“Father of Sleep Medicine” Retires
With all the time he puts into researching sleep, it is a wonder that William Dement, MD, PhD, ever gets a minute to himself. Even as the renowned “father of sleep medicine” taught his last class at Stanford University on March 12, his date calendar was booked.

Nevertheless, the packed auditorium that attended his final lecture took a few minutes to honor his 33-year-long run as professor of psychiatry and behavioral sciences. The Stanford marching band even played for him in their pajamas.

Dement earned his nickname from a veritable catalog of accomplishments, including: writing the first textbook on sleep, starting the world’s first sleep disorder clinic, serving as founding president of the American Sleep Disorders Association (now the American Academy of Sleep Medicine), and winning the National Sleep Foundation’s first Lifetime Achievement Award.

In addition to teaching at Stanford, Dement in 1963 established the university’s sleep laboratory and in 1970 founded the Stanford University Sleep Disorders Clinic, the first of its kind. He will continue as director of the clinic.

In 1953, Dement was present as a student when scientists in a sleep laboratory at the University of Chicago discovered rapid eye movement, which Dement dubbed “REM.” At the 50th anniversary celebration of REM at the Associated Professional Sleep Societies’ annual meeting in Chicago in June, Dement will give the keynote address.

In his retirement from teaching, Dement plans to continue conducting research and outreach programs and promoting sleep issues in the public policy arena.

Educational Agency OKs Sleep Accreditation Program
Soon, aspiring sleep specialists will be able to attend schools with polysomnography programs specially accredited for entry into the profession.

The new opportunity comes as a result of the Commission on Accreditation of Allied Health Education Programs (CAAHEP) decision to approve a request from the Association of Polysomnographic Technologists (APT) for eligibility to participate in the accreditation system. The commission also approved APT’s request to form a Committee on Accreditation for Polysomnography with the American Academy of Sleep Medicine and the Board of Registered Polysomnographic Technologists as sponsoring organizations.

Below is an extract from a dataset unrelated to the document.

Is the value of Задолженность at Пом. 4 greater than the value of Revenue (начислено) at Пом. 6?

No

During the summer of 2003, APT will complete standardized educational materials for teaching and assessing polysomnography. Standards and guidelines for schools wishing to apply for accreditation will be available in October 2003.

“This is a momentous occasion for the profession of polysomnography. Professional development has been a primary focus of the APT since 1978, and this accomplishment brings with it the realization of standardized educational programs critical to the future of our profession,” says Rose Ann Zumstein, APT president.

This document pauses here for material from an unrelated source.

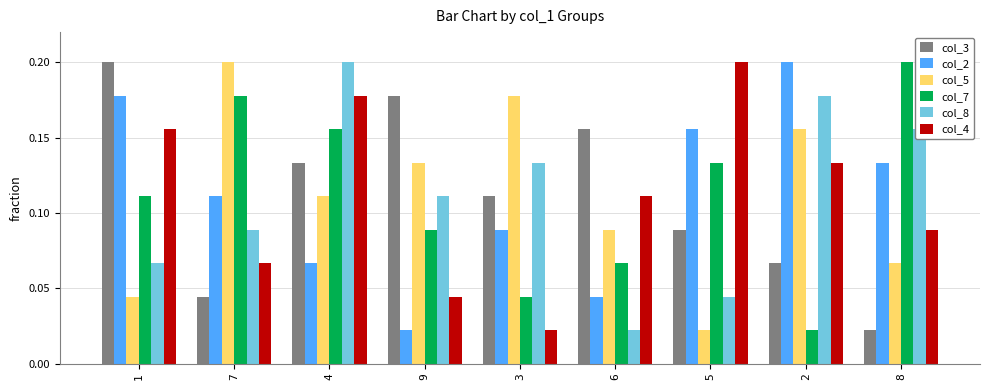

Where is col_4 nearest to the value 0?

3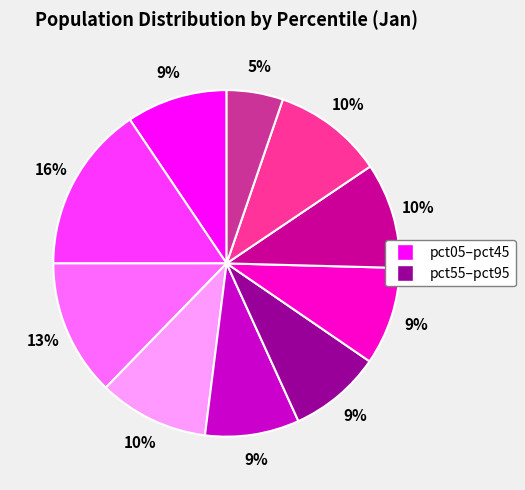

Count the number of slices in the pie.

10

Contagious Yawning Reveals Empathy Level
Ever wonder why you always seem to yawn after seeing someone else do it?

Steven Platek, PhD, along with his colleagues at Drexel University, Philadelphia, believes that there is a direct correlation between mimicking behaviors—such as saying “ouch” when another individual stubs a toe and contagious yawning—and empathy. He found that undergraduate students who tended to contagiously yawn while watching others do so on video tape also scored highly on tests that measured empathy.

Platek believes that this trait has certain advantages to humans, including the ability to bond social groups together through their feelings for one another. His findings were presented in March at the Eastern Psychological Association’s annual meeting in Baltimore.

Letter to the Editor

I subscribe to Sleep Review magazine and fully enjoy the information in every issue. I am the vice president of a local DME provider in Southern California specializing in CPAP and bilevel therapies.

I wanted to respond to an article written by Michael J. Breus, PhD, in the March/ April 2003 issue titled “Reimbursement: What’s New for CPAP?” In the article, Breus makes claims about the sleep centers providing DME/CPAP themselves instead of using a home care company. I believe Breus’ article simplifies the work involved with providing CPAP/ bilevel [therapy] for patients suffering from sleep apnea.

While it may seem like a simple business to provide the CPAP equipment with mask and headgear, it is not if compliance is an issue. Over the years, our home care company has been able to have a very high patient compliance rate because of the involvement with the patients after they have been provided their equipment. It is very laborious work and very rewarding. For true compliance, any company providing CPAP must follow the patient for a period of time to ensure their compliance. I have found that many sleep laboratories provide equipment, and that is the last contact they have with the patient. They may never hear back from the patient and will assume they are using this modality, but in reality, the patient just “gives up” and stops using it.

As a home care provider who takes patient compliance very seriously, I have yet to see a sleep laboratory have good compliance because they are so focused on getting patients in for polysomnography. It is our philosophy that we don’t perform the sleep study because that is not our expertise. Our expertise is in the equipment side, and if both the sleep center and DME home care provider perform their expertise correctly, the sleep apnea patient will be in great hands!